Yes, a Hamiltonian with non-spherical potential can commute with l^2. This is because the commutation between the Hamiltonian and l^2 is determined by the symmetry of the potential. If the potential has spherical symmetry, then it will commute with l^2. However, if the potential does not have spherical symmetry, then it may not commute with l^2.
A non-spherical potential in a Hamiltonian can represent a more realistic and complex system. It allows for the consideration of different types of interactions and forces, such as anisotropic interactions or external fields. This can lead to a more accurate description of physical systems.
The shape of the potential directly affects the commutation with l^2. If the potential has spherical symmetry, then it will commute with l^2. However, if the potential does not have spherical symmetry, then it may not commute with l^2. This is because the commutation is determined by the symmetry of the potential.

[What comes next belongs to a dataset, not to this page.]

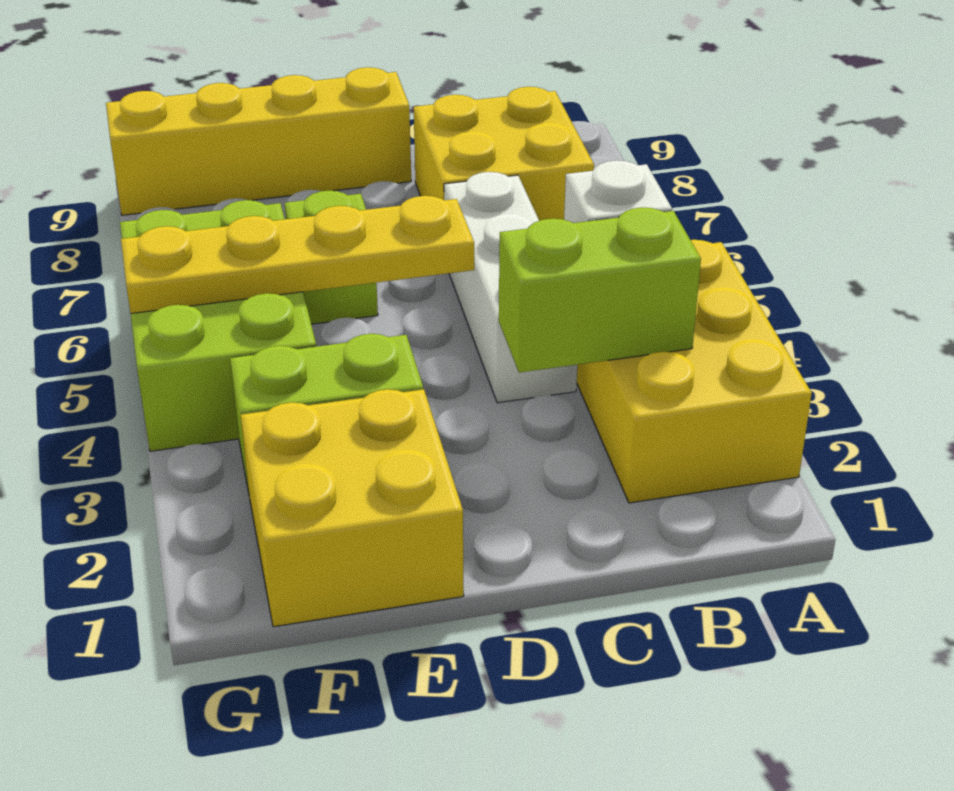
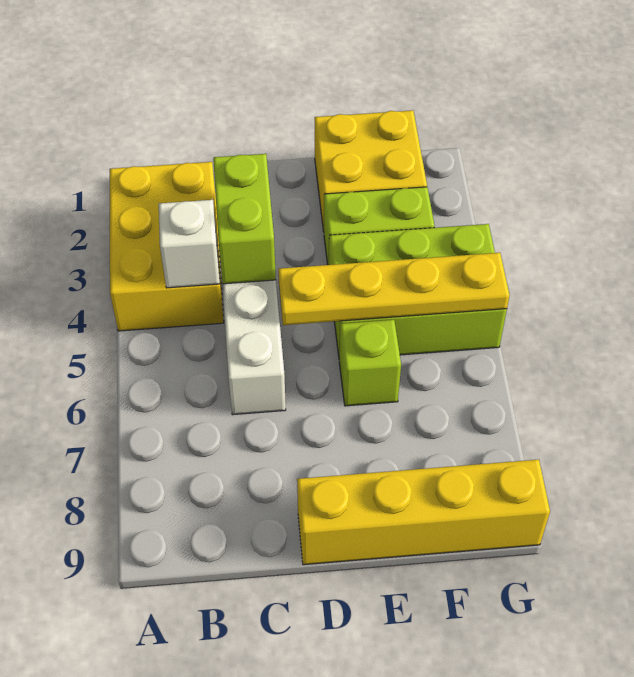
lime 1x2 brick [499,207,701,372] -> lime 1x2 brick turned to [213,154,276,284]
yellow 2x2 brick [414,87,594,221] -> none
lime 2x3 brick [120,200,316,451] -> lime 2x3 brick turned to [329,224,507,356]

One limitation of a non-spherical potential in a Hamiltonian is that it can be more mathematically complex and difficult to solve compared to a spherical potential. This can make it challenging to obtain analytical solutions and may require numerical methods. Additionally, the physical interpretation of the potential may also be more complex.
The commutation with l^2 affects the energy levels of a system by determining the allowed quantum numbers and corresponding energy levels. If the Hamiltonian commutes with l^2, then the energy levels will be quantized and the system will have discrete energy states. If the Hamiltonian does not commute with l^2, then the energy levels may not be quantized, leading to a continuous spectrum of energy states.